文書抜粋
···

委員長: 佐川 貢一 (弘前大学), 副委員長: 昆陽 雅司 (東北大学), 幹事: 衣川 潤 (東北大学)
(2019/12/25更新)
講師: 大日方 五郎(中部大学大学院 工学研究科 教授)
人の体は、厳密な意味では剛体リンク系として表すことはできない。いろいろな所に柔らかさを持っているからである。人の体の持つ柔らかさをまねすることができれば、ロボットに作り上げ、今までの剛体リンク系のロボットより人の動作に近いものが実現できるのではないかと考えられる。これは、近年盛んに研究されるようになった「ソフトロボティクス」の動機の一つである。本講演では、人の柔らかさはその組織だけではなく、骨格系の運動自由度の多さからも生み出されていることを指摘し、そこから生まれる「ソフトロボット」設計のポイントを解説する。
講師: 長縄 明大(秋田大学大学院 理工学研究科 教授)
「必要なものが、必要なときに、必要なだけ手に入り、誰もが活き活きと快適に暮らせる社会」、これが超スマート社会です。超スマート社会は、Society 5.0に位置付けられており、日本が目指す未来の社会像です。本講演では、この超スマート社会の概要や、それを構築していくための技術であるICTやIoT、AI、ビッグデータなどについて概説します。また、2015年9月に国連サミットで採択された持続可能な開発目標(SDGs)と最新テクノロジーとの関わりなどについても概説します。
講師: 亀崎 允啓(早稲田大学 准教授)

···

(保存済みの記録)
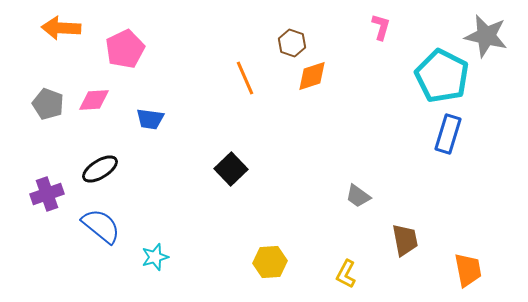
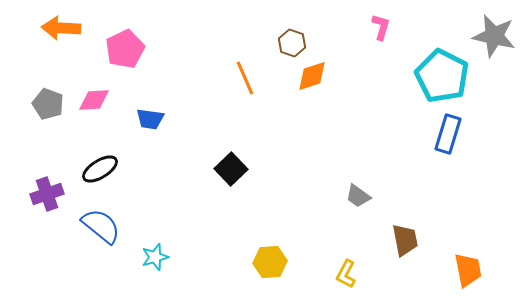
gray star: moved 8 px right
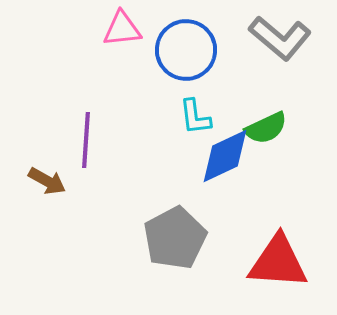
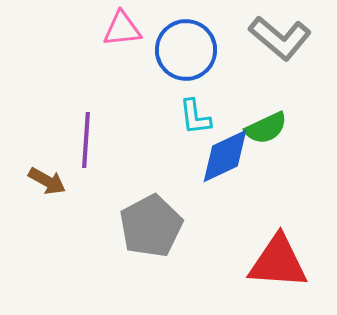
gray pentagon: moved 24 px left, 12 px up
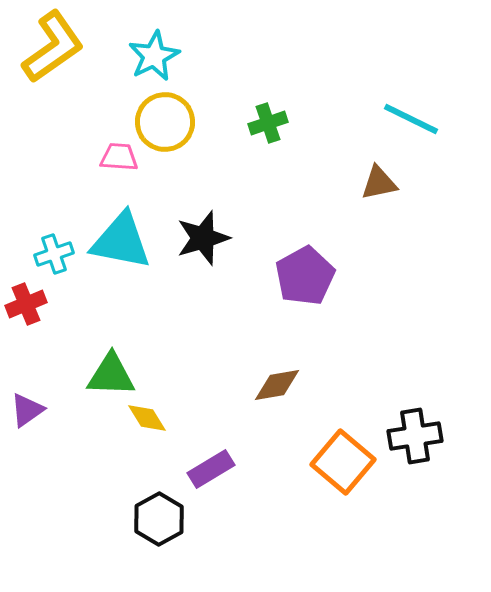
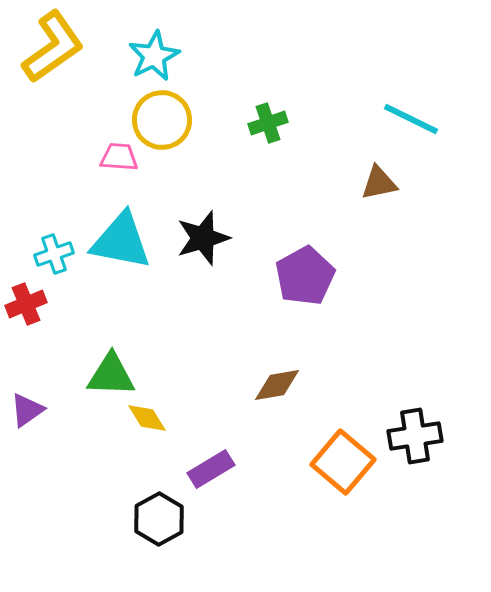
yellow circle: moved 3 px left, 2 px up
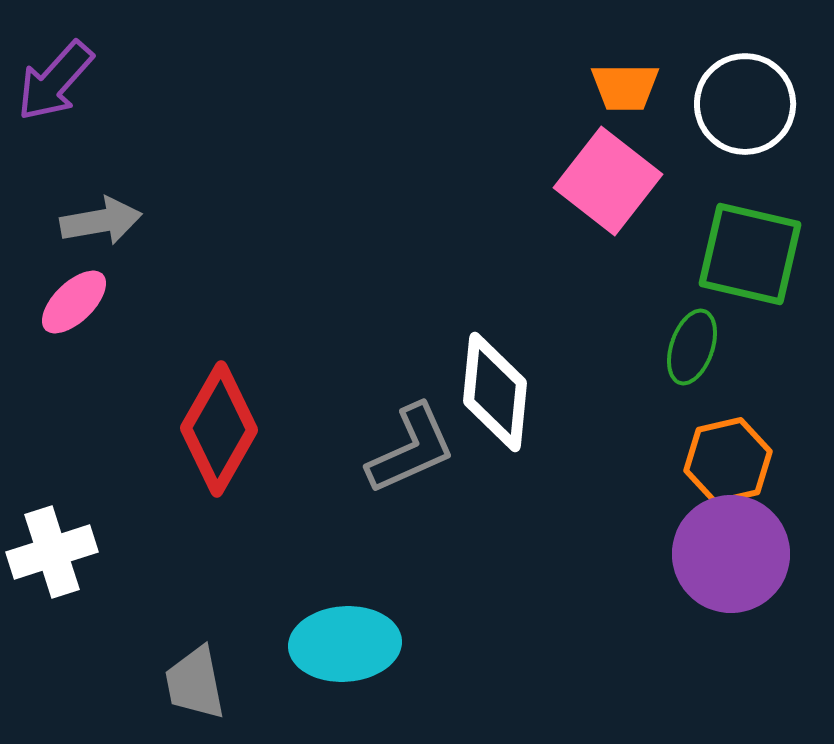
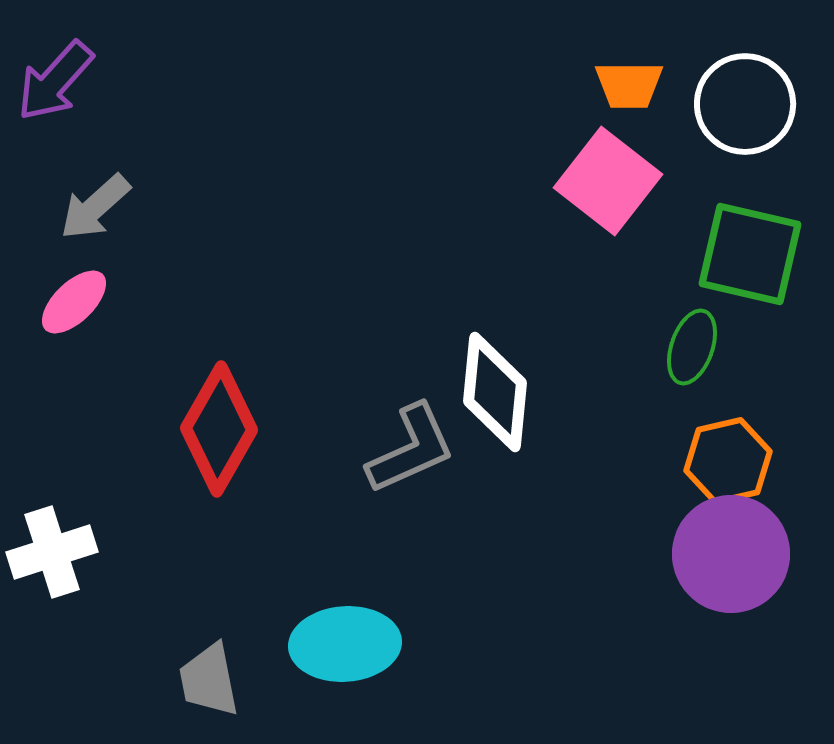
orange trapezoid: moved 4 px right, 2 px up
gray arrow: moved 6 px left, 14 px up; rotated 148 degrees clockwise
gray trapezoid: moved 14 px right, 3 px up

···

解くべき問題
1: 行のうち「gray pentagon: moved 24 px left, 12 px up」を含む行から最後の行までを、その両端も含めて一字一句書き写してもらえますか？画像は答えから省いてください。
2: 講演案内の文章の最後の文に続けて、その先を書いてもらえますか？
行は講演案内の文章とは関係ありません。

回答
1:
gray pentagon: moved 24 px left, 12 px up
yellow circle: moved 3 px left, 2 px up
orange trapezoid: moved 4 px right, 2 px up
gray arrow: moved 6 px left, 14 px up; rotated 148 degrees clockwise
gray trapezoid: moved 14 px right, 3 px up

2:
ロボットシステムの仕様やその適用環境に応じて,マニピュレーションに求められる性能は異なると考えられます.本講演では,生活支援ロボット,建設機械,災害対応ロボット,工場内産業用ロボットなど,さまざまなロボットシステムにおけるマニピュレーション研究開発事例をハードウェア・ソフトウェアの両面から紹介します.これらの適用事例をもとに,これからのロボットマニピュレーションについて議論したいと思います.
講師: 小澤 隆太(明治大学 教授)
ロボットハンドは多くの関節を持つが、小さい筐体のために全ての自由度を独立に駆動させるモータを搭載することが難しいため、適切な動きに減らす設計技術が必要となる。また、把持・物体操作を適切に行うには多くの自由度を連動させる制御技術が重要となる。ここでは、ロボットハンドの実質的な自由度を適切に減らす伝達系の設計に関する技術とロボットハンドの物体操作に関する安定化技術について概観する。
講師: 遠藤 玄(東京工業大学 准教授)
細径・軽量でなおかつ全長10mを超えるような超長尺多関節アームが実現できれば,橋梁やトンネル,工場プラントなどのインフラ検査に有用である.特に日本の国家的喫緊の課題である福島第一原子力発電所の廃炉作業においては,各種調査に超長尺アームが有効である.片持ち構造の長尺アームを構成する際,最も困難であるのが,根元関節部分に働く自重による巨大なモーメントを如何に支えるか,という問題である.重力に対してどのようにして抗うか,とも言い換えられよう.本講演では,これらを解決する超長尺多関節マニピュレータの構成法を複数紹介するとともに,各々の試作機について紹介する.特に化学繊維ロープを用い,複数関節を干渉駆動することで自重によるモーメントを分散して支えることで,全長10m可搬質量10㎏を達成した試作機Super Dragonについて開発の過程を詳細に解説する。
講師: 細田 耕(大阪大学 教授)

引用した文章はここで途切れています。